_AIM OF THE TASK_:
List every line in this data where the string "NOTE" occurs.

_TASK INPUT_:
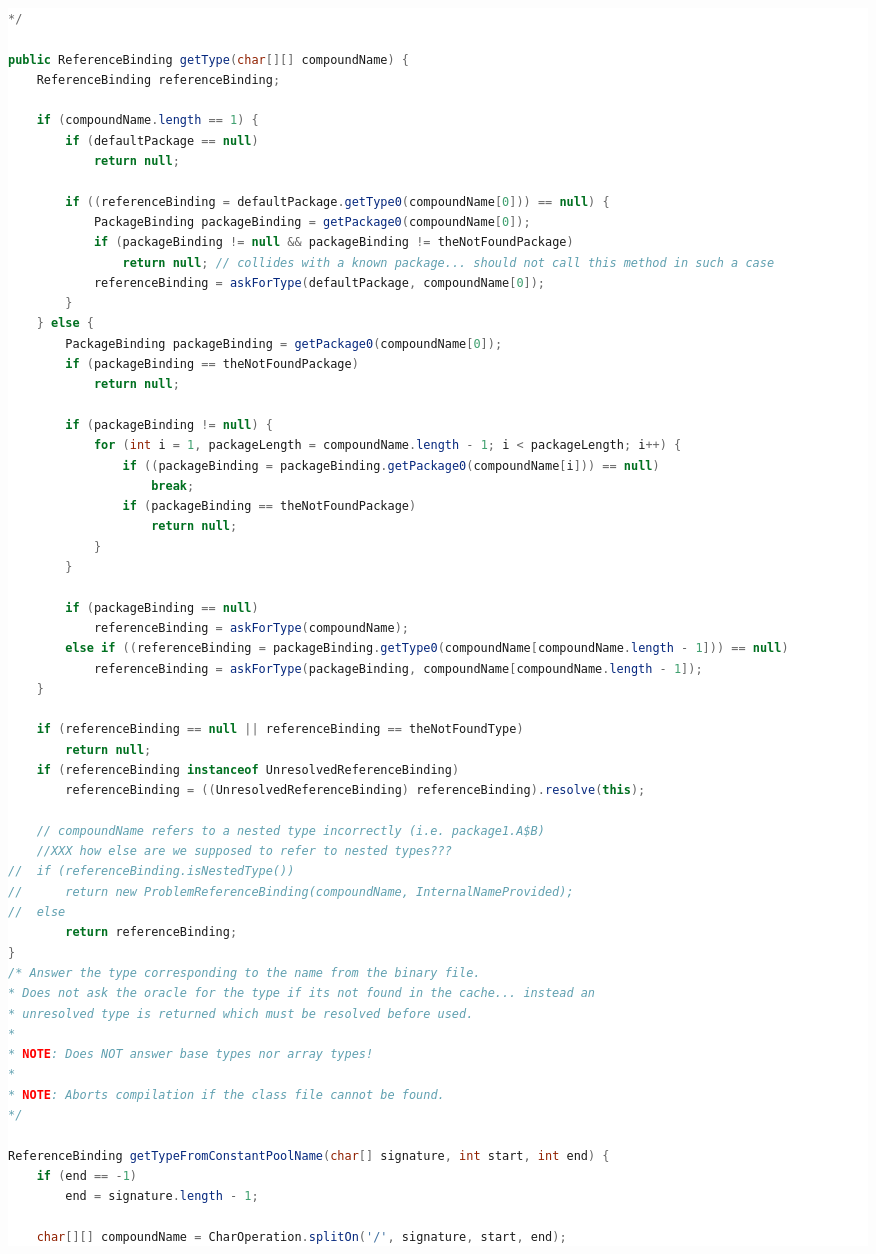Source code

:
 ```java
*/

public ReferenceBinding getType(char[][] compoundName) {
	ReferenceBinding referenceBinding;

	if (compoundName.length == 1) {
		if (defaultPackage == null)
			return null;

		if ((referenceBinding = defaultPackage.getType0(compoundName[0])) == null) {
			PackageBinding packageBinding = getPackage0(compoundName[0]);
			if (packageBinding != null && packageBinding != theNotFoundPackage)
				return null; // collides with a known package... should not call this method in such a case
			referenceBinding = askForType(defaultPackage, compoundName[0]);
		}
	} else {
		PackageBinding packageBinding = getPackage0(compoundName[0]);
		if (packageBinding == theNotFoundPackage)
			return null;

		if (packageBinding != null) {
			for (int i = 1, packageLength = compoundName.length - 1; i < packageLength; i++) {
				if ((packageBinding = packageBinding.getPackage0(compoundName[i])) == null)
					break;
				if (packageBinding == theNotFoundPackage)
					return null;
			}
		}

		if (packageBinding == null)
			referenceBinding = askForType(compoundName);
		else if ((referenceBinding = packageBinding.getType0(compoundName[compoundName.length - 1])) == null)
			referenceBinding = askForType(packageBinding, compoundName[compoundName.length - 1]);
	}

	if (referenceBinding == null || referenceBinding == theNotFoundType)
		return null;
	if (referenceBinding instanceof UnresolvedReferenceBinding)
		referenceBinding = ((UnresolvedReferenceBinding) referenceBinding).resolve(this);

	// compoundName refers to a nested type incorrectly (i.e. package1.A$B)
	//XXX how else are we supposed to refer to nested types???
//	if (referenceBinding.isNestedType())
//		return new ProblemReferenceBinding(compoundName, InternalNameProvided);
//	else
		return referenceBinding;
}
/* Answer the type corresponding to the name from the binary file.
* Does not ask the oracle for the type if its not found in the cache... instead an
* unresolved type is returned which must be resolved before used.
*
* NOTE: Does NOT answer base types nor array types!
*
* NOTE: Aborts compilation if the class file cannot be found.
*/

ReferenceBinding getTypeFromConstantPoolName(char[] signature, int start, int end) {
	if (end == -1)
		end = signature.length - 1;

	char[][] compoundName = CharOperation.splitOn('/', signature, start, end);
```
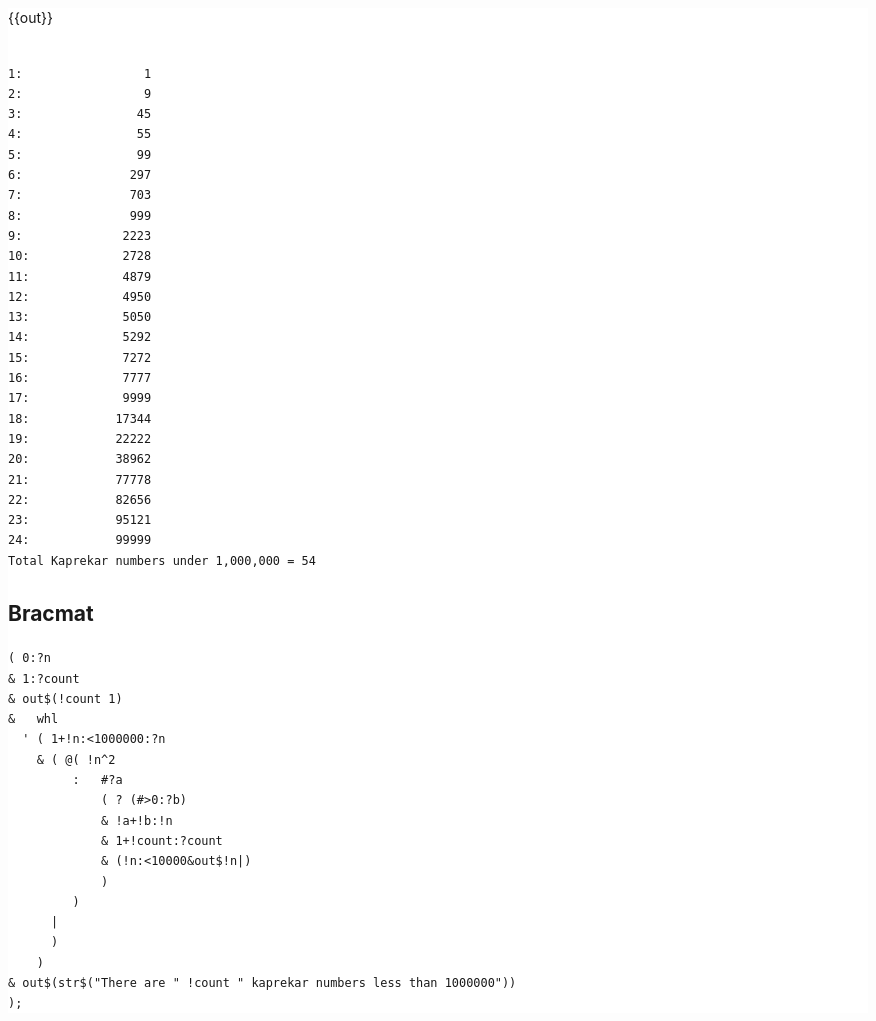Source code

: {{out}}

```txt

1:                 1
2:                 9
3:                45
4:                55
5:                99
6:               297
7:               703
8:               999
9:              2223
10:             2728
11:             4879
12:             4950
13:             5050
14:             5292
15:             7272
16:             7777
17:             9999
18:            17344
19:            22222
20:            38962
21:            77778
22:            82656
23:            95121
24:            99999
Total Kaprekar numbers under 1,000,000 = 54

```



## Bracmat


```bracmat
( 0:?n
& 1:?count
& out$(!count 1)
&   whl
  ' ( 1+!n:<1000000:?n
    & ( @( !n^2
         :   #?a
             ( ? (#>0:?b)
             & !a+!b:!n
             & 1+!count:?count
             & (!n:<10000&out$!n|)
             )
         )
      |
      )
    )
& out$(str$("There are " !count " kaprekar numbers less than 1000000"))
);
```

_EXERCISE SOLUTION_:
* NOTE: Does NOT answer base types nor array types!
* NOTE: Aborts compilation if the class file cannot be found.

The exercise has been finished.